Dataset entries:
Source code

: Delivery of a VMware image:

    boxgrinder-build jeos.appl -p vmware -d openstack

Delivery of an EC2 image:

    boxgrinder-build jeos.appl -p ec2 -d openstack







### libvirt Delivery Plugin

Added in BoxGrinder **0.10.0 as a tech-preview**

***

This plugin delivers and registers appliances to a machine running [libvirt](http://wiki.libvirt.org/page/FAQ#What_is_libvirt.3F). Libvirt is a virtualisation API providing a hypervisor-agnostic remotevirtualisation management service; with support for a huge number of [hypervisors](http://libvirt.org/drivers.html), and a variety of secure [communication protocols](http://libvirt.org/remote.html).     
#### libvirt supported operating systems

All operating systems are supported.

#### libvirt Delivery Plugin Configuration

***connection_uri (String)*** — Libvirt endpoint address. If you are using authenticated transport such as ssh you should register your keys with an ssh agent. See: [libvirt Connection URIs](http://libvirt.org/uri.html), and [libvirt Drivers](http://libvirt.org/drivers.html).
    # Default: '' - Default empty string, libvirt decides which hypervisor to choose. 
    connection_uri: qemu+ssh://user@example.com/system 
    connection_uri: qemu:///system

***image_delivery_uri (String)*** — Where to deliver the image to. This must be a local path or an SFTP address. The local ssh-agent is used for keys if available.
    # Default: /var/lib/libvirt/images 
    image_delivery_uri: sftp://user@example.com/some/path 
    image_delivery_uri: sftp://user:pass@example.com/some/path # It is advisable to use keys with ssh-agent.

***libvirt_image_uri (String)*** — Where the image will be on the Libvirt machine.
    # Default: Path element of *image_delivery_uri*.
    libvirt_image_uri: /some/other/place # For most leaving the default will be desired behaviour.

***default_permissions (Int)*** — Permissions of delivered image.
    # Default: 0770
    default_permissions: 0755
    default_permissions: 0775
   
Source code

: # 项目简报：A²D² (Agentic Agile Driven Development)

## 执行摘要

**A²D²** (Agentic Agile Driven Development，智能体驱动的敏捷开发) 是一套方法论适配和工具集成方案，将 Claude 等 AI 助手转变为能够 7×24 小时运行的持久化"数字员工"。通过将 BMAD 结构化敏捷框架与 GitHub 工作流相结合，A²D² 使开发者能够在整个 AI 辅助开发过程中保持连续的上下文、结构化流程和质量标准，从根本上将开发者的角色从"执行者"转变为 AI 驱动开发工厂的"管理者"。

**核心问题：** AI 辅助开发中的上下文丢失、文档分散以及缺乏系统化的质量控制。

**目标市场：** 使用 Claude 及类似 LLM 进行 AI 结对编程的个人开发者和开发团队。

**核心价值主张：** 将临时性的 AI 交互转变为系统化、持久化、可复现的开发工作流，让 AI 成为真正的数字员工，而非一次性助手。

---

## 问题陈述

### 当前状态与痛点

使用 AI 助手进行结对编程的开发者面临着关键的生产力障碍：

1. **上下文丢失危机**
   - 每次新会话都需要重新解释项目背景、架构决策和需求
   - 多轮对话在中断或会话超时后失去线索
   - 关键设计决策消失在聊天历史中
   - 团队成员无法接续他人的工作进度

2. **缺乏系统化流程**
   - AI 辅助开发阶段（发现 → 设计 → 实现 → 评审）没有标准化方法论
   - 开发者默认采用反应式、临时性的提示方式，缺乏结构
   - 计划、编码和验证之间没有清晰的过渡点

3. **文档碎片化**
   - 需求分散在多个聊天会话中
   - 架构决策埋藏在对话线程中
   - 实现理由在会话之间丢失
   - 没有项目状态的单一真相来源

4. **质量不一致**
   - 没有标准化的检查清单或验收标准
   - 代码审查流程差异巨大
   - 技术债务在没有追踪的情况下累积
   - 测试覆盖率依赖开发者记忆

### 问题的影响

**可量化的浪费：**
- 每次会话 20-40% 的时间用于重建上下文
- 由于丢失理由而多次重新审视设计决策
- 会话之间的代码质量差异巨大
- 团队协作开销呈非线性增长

Task to carry out: Please reproduce all of the material above line for line, with no changes.

Output of the task:
Source code

: Delivery of a VMware image:

    boxgrinder-build jeos.appl -p vmware -d openstack

Delivery of an EC2 image:

    boxgrinder-build jeos.appl -p ec2 -d openstack







### libvirt Delivery Plugin

Added in BoxGrinder **0.10.0 as a tech-preview**

***

This plugin delivers and registers appliances to a machine running [libvirt](http://wiki.libvirt.org/page/FAQ#What_is_libvirt.3F). Libvirt is a virtualisation API providing a hypervisor-agnostic remotevirtualisation management service; with support for a huge number of [hypervisors](http://libvirt.org/drivers.html), and a variety of secure [communication protocols](http://libvirt.org/remote.html).     
#### libvirt supported operating systems

All operating systems are supported.

#### libvirt Delivery Plugin Configuration

***connection_uri (String)*** — Libvirt endpoint address. If you are using authenticated transport such as ssh you should register your keys with an ssh agent. See: [libvirt Connection URIs](http://libvirt.org/uri.html), and [libvirt Drivers](http://libvirt.org/drivers.html).
    # Default: '' - Default empty string, libvirt decides which hypervisor to choose. 
    connection_uri: qemu+ssh://user@example.com/system 
    connection_uri: qemu:///system

***image_delivery_uri (String)*** — Where to deliver the image to. This must be a local path or an SFTP address. The local ssh-agent is used for keys if available.
    # Default: /var/lib/libvirt/images 
    image_delivery_uri: sftp://user@example.com/some/path 
    image_delivery_uri: sftp://user:pass@example.com/some/path # It is advisable to use keys with ssh-agent.

***libvirt_image_uri (String)*** — Where the image will be on the Libvirt machine.
    # Default: Path element of *image_delivery_uri*.
    libvirt_image_uri: /some/other/place # For most leaving the default will be desired behaviour.

***default_permissions (Int)*** — Permissions of delivered image.
    # Default: 0770
    default_permissions: 0755
    default_permissions: 0775
   
Source code

: # 项目简报：A²D² (Agentic Agile Driven Development)

## 执行摘要

**A²D²** (Agentic Agile Driven Development，智能体驱动的敏捷开发) 是一套方法论适配和工具集成方案，将 Claude 等 AI 助手转变为能够 7×24 小时运行的持久化"数字员工"。通过将 BMAD 结构化敏捷框架与 GitHub 工作流相结合，A²D² 使开发者能够在整个 AI 辅助开发过程中保持连续的上下文、结构化流程和质量标准，从根本上将开发者的角色从"执行者"转变为 AI 驱动开发工厂的"管理者"。

**核心问题：** AI 辅助开发中的上下文丢失、文档分散以及缺乏系统化的质量控制。

**目标市场：** 使用 Claude 及类似 LLM 进行 AI 结对编程的个人开发者和开发团队。

**核心价值主张：** 将临时性的 AI 交互转变为系统化、持久化、可复现的开发工作流，让 AI 成为真正的数字员工，而非一次性助手。

---

## 问题陈述

### 当前状态与痛点

使用 AI 助手进行结对编程的开发者面临着关键的生产力障碍：

1. **上下文丢失危机**
   - 每次新会话都需要重新解释项目背景、架构决策和需求
   - 多轮对话在中断或会话超时后失去线索
   - 关键设计决策消失在聊天历史中
   - 团队成员无法接续他人的工作进度

2. **缺乏系统化流程**
   - AI 辅助开发阶段（发现 → 设计 → 实现 → 评审）没有标准化方法论
   - 开发者默认采用反应式、临时性的提示方式，缺乏结构
   - 计划、编码和验证之间没有清晰的过渡点

3. **文档碎片化**
   - 需求分散在多个聊天会话中
   - 架构决策埋藏在对话线程中
   - 实现理由在会话之间丢失
   - 没有项目状态的单一真相来源

4. **质量不一致**
   - 没有标准化的检查清单或验收标准
   - 代码审查流程差异巨大
   - 技术债务在没有追踪的情况下累积
   - 测试覆盖率依赖开发者记忆

### 问题的影响

**可量化的浪费：**
- 每次会话 20-40% 的时间用于重建上下文
- 由于丢失理由而多次重新审视设计决策
- 会话之间的代码质量差异巨大
- 团队协作开销呈非线性增长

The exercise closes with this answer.